The PIKFYVE inhibitor rescued C9 patient iMN survival in a dose-dependent manner (see image above). The authors then tested a more potent and structurally distinct PIKFYVE inhibitor, apilimod. Apilimod has demonstrated safety in clinical trials for autoimmune disorders. It likewise rescued survival of C9 iMNs, and lowered their NMDA and AMPA receptor levels. In mouse models, apilimod blocked neurodegeneration and lowered DPR aggregates in hippocampal neurons.
“We are excited about this pathway because of the genetic link to the FIG4 form of ALS, and because PIKFYVE inhibition has the ability to rescue both the loss- and gain-of-function problems,” Ichida told Alzforum.
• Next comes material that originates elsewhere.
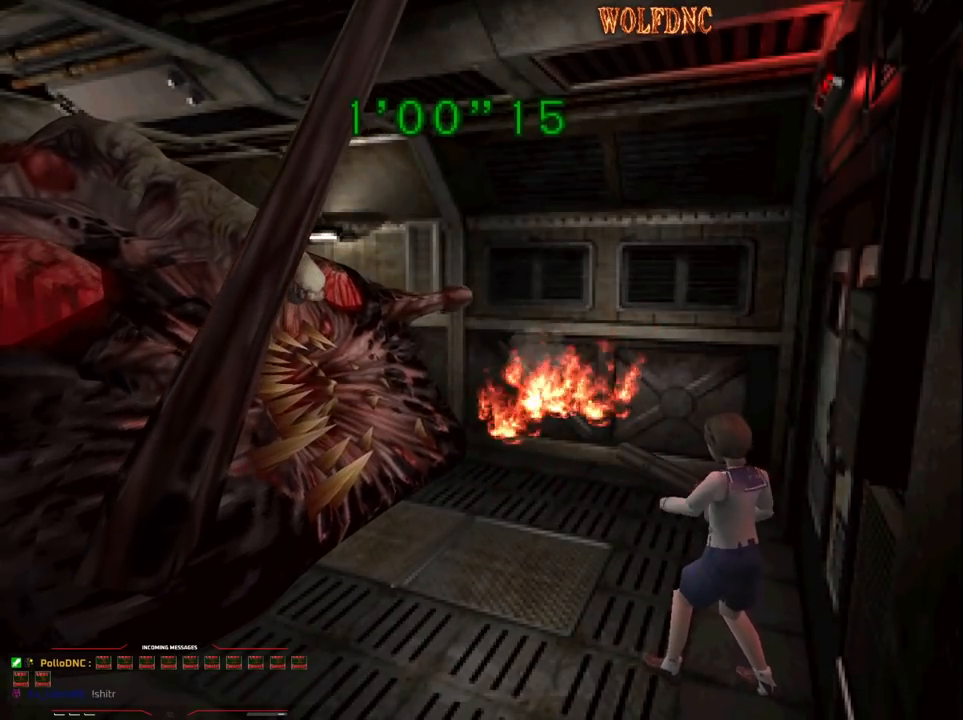
{"buttons": ["CROSS", "R1"], "events": [[167, "DPAD_LEFT", "up"]]}
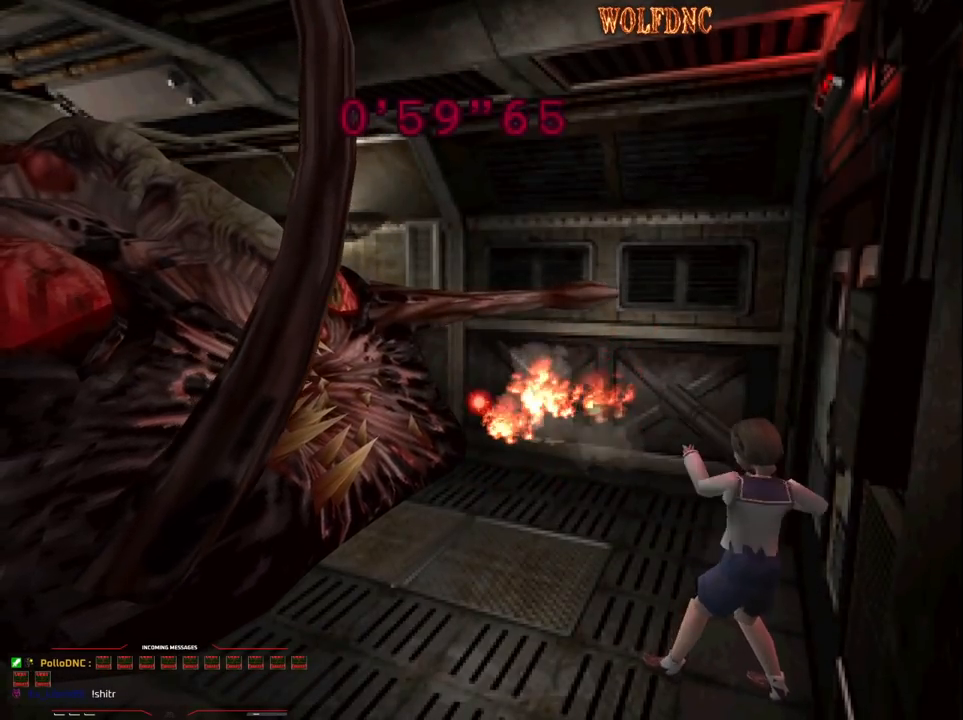
{"buttons": ["CROSS", "R1", "DPAD_LEFT"], "events": [[233, "R1", "up"], [283, "R1", "down"], [417, "DPAD_LEFT", "down"], [417, "R1", "up"], [467, "R1", "down"]]}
He co-founded a company, AcuraStem in Monrovia, California, to develop PIKFYVE inhibitors for clinical trials. Company researchers have found that the body quickly metabolizes apilimod, perhaps explaining its failure in previous clinical trials. They are working on ways to stabilize the molecule. Baloh is an adviser to AcuraStem.
Shawn Ferguson at Yale University, New Haven, Connecticut, noted that the approved ALS drug riluzole inhibits excitotoxicity, and suggested comparing the effects of PIKFYVE inhibition to riluzole in cell cultures. “Significant follow-up is required to determine whether the beneficial effects observed by Shi et al. in relatively acute assays in very specific models can translate into significant therapeutic benefits in human disease that would exceed those seen with existing glutamate blockers such as riluzole,” Ferguson wrote.